PARTE 3 DI 10: IL CONTESTO STORICO II – L'11 Settembre 1870: Il Proclama di Cadorna e la Fine di un'Era
Se l'11 settembre 1860 aveva segnato l'inizio dell'assedio allo Stato Pontificio, esattamente dieci anni dopo, l'11 settembre 1870, la storia accelerò verso il suo epilogo. In quel giorno, dal quartier generale di Terni, il generale Raffaele Cadorna lanciò un messaggio destinato a passare alla storia: il Proclama ai Romani.

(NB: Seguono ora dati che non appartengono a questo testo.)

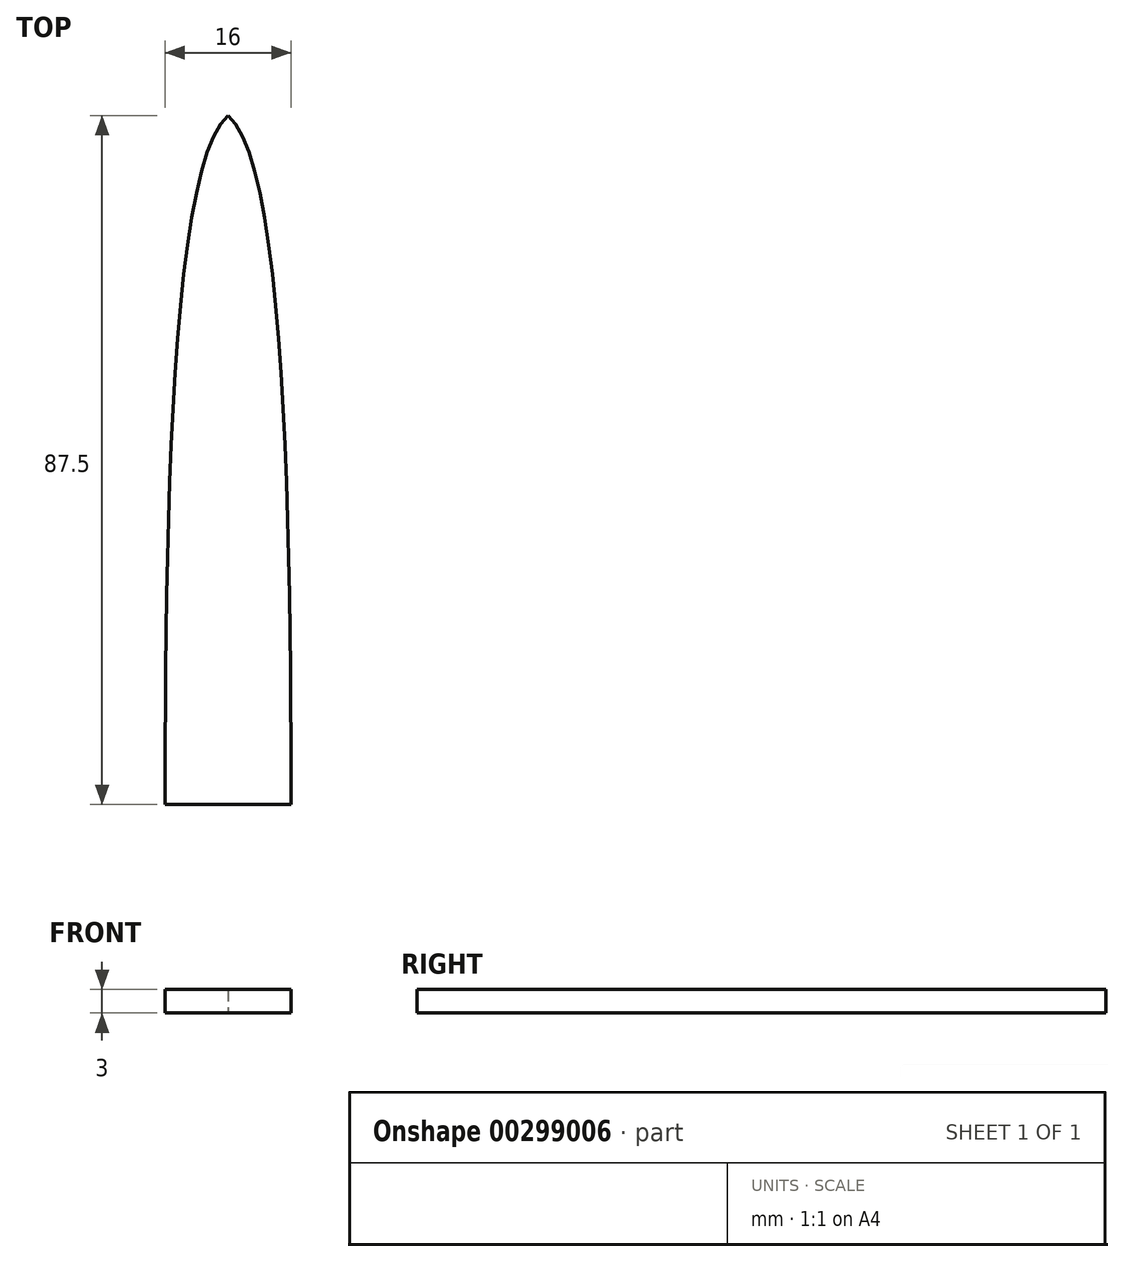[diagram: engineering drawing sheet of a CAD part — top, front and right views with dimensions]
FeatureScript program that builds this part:
annotation { "Feature Type Name" : "Feature", "Feature Type Description" : "" }
export const myFeature = defineFeature(function(context is Context, id is Id, definition is map)
    precondition{}
    {
        {
            var Q0;
            Q0=qCreatedBy(makeId("Top.planeOp"),FACE);
            var sketch = newSketch(context, id + "F0", { "sketchPlane" : qUnion([Q0])});
            skLineSegment(sketch, "E0", {"start": v(0, 0) * mm, "end": v(8, 0) * mm});
            skLineSegment(sketch, "E1", {"start": v(0, 0) * mm, "end": v(0, 87.5) * mm, "construction": true});
            skFitSpline(sketch, "E2", {"points": [v(0, 87.5) * mm, v(8, 0) * mm], "startDerivative": vector(22.98, -19.28) * mm, "endDerivative": vector(0, -90) * mm});
            skLineSegment(sketch, "E3", {"start": v(8, 0) * mm, "end": v(8, 30) * mm, "construction": true});
            skLineSegment(sketch, "E4", {"start": v(0, 87.5) * mm, "end": v(7.66, 81.07) * mm, "construction": true});
            skFitSpline(sketch, "E5.MirrorCS", {"points": [v(0, 87.5) * mm, v(-8, 0) * mm], "startDerivative": vector(-22.98, -19.28) * mm, "endDerivative": vector(0, -90) * mm});
            skLineSegment(sketch, "E6.MirrorCS", {"start": v(0, 0) * mm, "end": v(-8, 0) * mm});
            skSolve(sketch);
        }
        {
            var Q0;
            Q0 = qSketchRegion(id + "F0", true);
            extrude(context, id + "F1", {"entities" : qUnion([Q0]), "depth" : 3 * mm});
        }
    });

Non fu un semplice comunicato militare. Fu un atto politico di immensa portata. Cadorna, comandante del IV Corpo d'Armata italiano, dichiarò solennemente che l'esercito del Re Vittorio Emanuele II non entrava nelle province romane come nemico, ma come liberatore. Il suo compito, affermò, era garantire l'ordine e l'inviolabilità del suolo nazionale, invitando la popolazione a collaborare. Di fatto, era l'ultimatum finale a Pio IX: il Regno d'Italia stava per prendere ciò che considerava suo per diritto storico e geografico: Roma.
L'Invasione e la Marcia su Roma
Quello stesso 11 settembre, le truppe italiane, forte di circa 60.000 uomini, varcarono il confine presso Orte e Civitavecchia. La resistenza dello Stato Pontificio era simbolica: poco più di 13.000 soldati, tra cui i fedeli Zuavi Pontifici comandati dal generale svizzero Hermann Kanzler, non potevano fermare la marea tricolore. La marcia verso la Capitale fu rapida e quasi incruenta. Le città si arresero una dopo l'altra: Viterbo, Civitavecchia, Frosinone.